Given: ABCD is a trapezium in which AB || CD and AD = BC.
To prove:
(i) ∠A = ∠B
(ii) ∠C = ∠D
Construction: Join AC and BD. Extend line AB and draw a line through C parallel to DA which meets AB produced at E.
Proof:
(i) AB || DC
⇒ AE || DC …(i)
and AD || CE …(ii) (by construction)
⇒ ADCE is a parallelogram
⇒ ∠A + ∠E = 180° …(iii) (sum of consecutive interior angles)
⇒ ∠ABC + ∠CBE = 180° …(iv) (linear pair of angles)
AD = CE …(v) (opposite sides of a parallelogram)
and AD = BC (given) …(vi)
⇒ BC = CE from (v) and (vi)
⇒ ∠CBE = ∠CEB …(vii) (angles opposite to equal sides)
⇒ ∠B + ∠E = 180° …(viii) [using (iv) and (vii)]
Now from (iii) and (viii), we have
∠A + ∠E = ∠B + ∠E
⇒ ∠A = ∠B
(ii) ∠A + ∠D = 180°
and ∠B + ∠C = 180°
⇒ ∠A + ∠D = ∠B + ∠C (∵ ∠A = ∠B)
⇒ ∠C = ∠D

→ INSTRUCTIONS
a) Answer each question from the trapezium proof.
(i) What line is drawn through C in the construction, and where does it meet AB produced?
(ii) What reason does the proof give for AD = CE?
(iii) What reason does the proof give for ∠CBE = ∠CEB?
b) Write out the stretch of the trapezium proof from "Given: ABCD is" through "of a parallelogram)", replacing "trapezium" with "trapezoid".
c) Decide whether each statement agrees with the trapezium proof, answering yes or no and quoting the words that decide it.
(i) AB is given as parallel to CD.
(ii) The construction joins AB and CD.
(iii) ∠A + ∠E = 180° is justified as a linear pair of angles.

→ RECORDS SHOWN

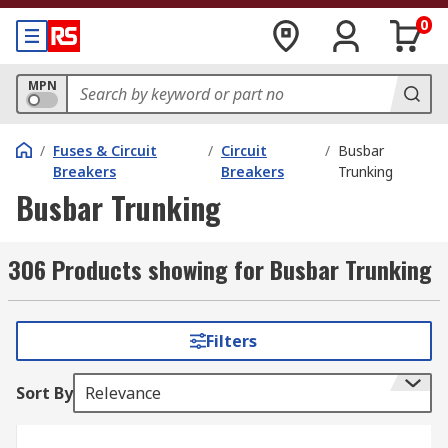
0
MPN
/
Fuses & Circuit
/
Circuit
/
Busbar
Breakers
Breakers
Trunking
Busbar Trunking
306 Products showing for Busbar Trunking
Filters
Sort By
Relevance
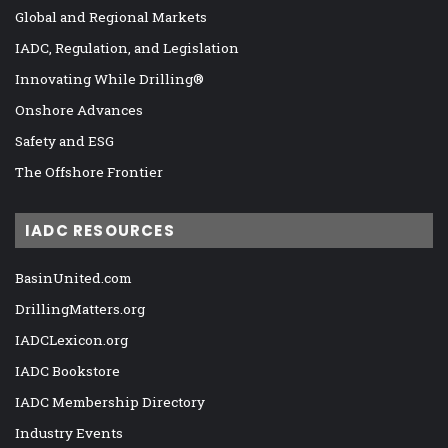
Global and Regional Markets
IADC, Regulation, and Legislation
Innovating While Drilling®
Onshore Advances
Safety and ESG
The Offshore Frontier
IADC RESOURCES
BasinUnited.com
DrillingMatters.org
IADCLexicon.org
IADC Bookstore
IADC Membership Directory
Industry Events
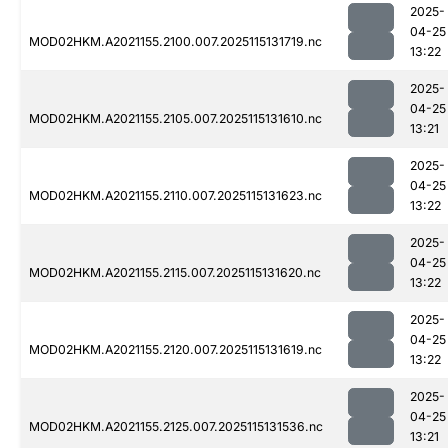
2025-
04-25
MOD02HKM.A2021155.2100.007.2025115131719.nc
13:22
2025-
04-25
MOD02HKM.A2021155.2105.007.2025115131610.nc
13:21
2025-
04-25
MOD02HKM.A2021155.2110.007.2025115131623.nc
13:22
2025-
04-25
MOD02HKM.A2021155.2115.007.2025115131620.nc
13:22
2025-
04-25
MOD02HKM.A2021155.2120.007.2025115131619.nc
13:22
2025-
04-25
MOD02HKM.A2021155.2125.007.2025115131536.nc
13:21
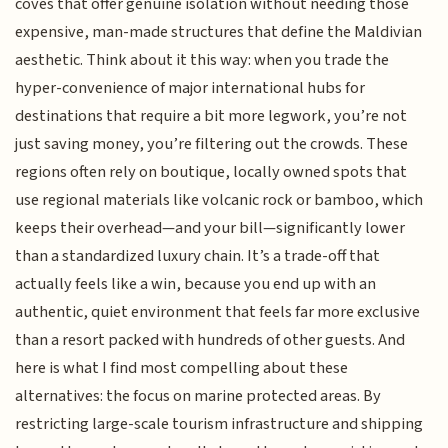
coves that offer genuine isolation without needing those
expensive, man-made structures that define the Maldivian
aesthetic. Think about it this way: when you trade the
hyper-convenience of major international hubs for
destinations that require a bit more legwork, you’re not
just saving money, you’re filtering out the crowds. These
regions often rely on boutique, locally owned spots that
use regional materials like volcanic rock or bamboo, which
keeps their overhead—and your bill—significantly lower
than a standardized luxury chain. It’s a trade-off that
actually feels like a win, because you end up with an
authentic, quiet environment that feels far more exclusive
than a resort packed with hundreds of other guests. And
here is what I find most compelling about these
alternatives: the focus on marine protected areas. By
restricting large-scale tourism infrastructure and shipping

→ WRITTEN ANSWERS
a)
(i) A line parallel to DA, which meets AB produced at E.
(ii) Opposite sides of a parallelogram.
(iii) Angles opposite to equal sides.

b)
Given: ABCD is a trapezoid in which AB || CD and AD = BC.
To prove:
(i) ∠A = ∠B
(ii) ∠C = ∠D
Construction: Join AC and BD. Extend line AB and draw a line through C parallel to DA which meets AB produced at E.
Proof:
(i) AB || DC
⇒ AE || DC …(i)
and AD || CE …(ii) (by construction)
⇒ ADCE is a parallelogram
⇒ ∠A + ∠E = 180° …(iii) (sum of consecutive interior angles)
⇒ ∠ABC + ∠CBE = 180° …(iv) (linear pair of angles)
AD = CE …(v) (opposite sides of a parallelogram)

c)
(i) Yes: "AB || CD and AD = BC"
(ii) No: "Join AC and BD."
(iii) No: "(sum of consecutive interior angles)"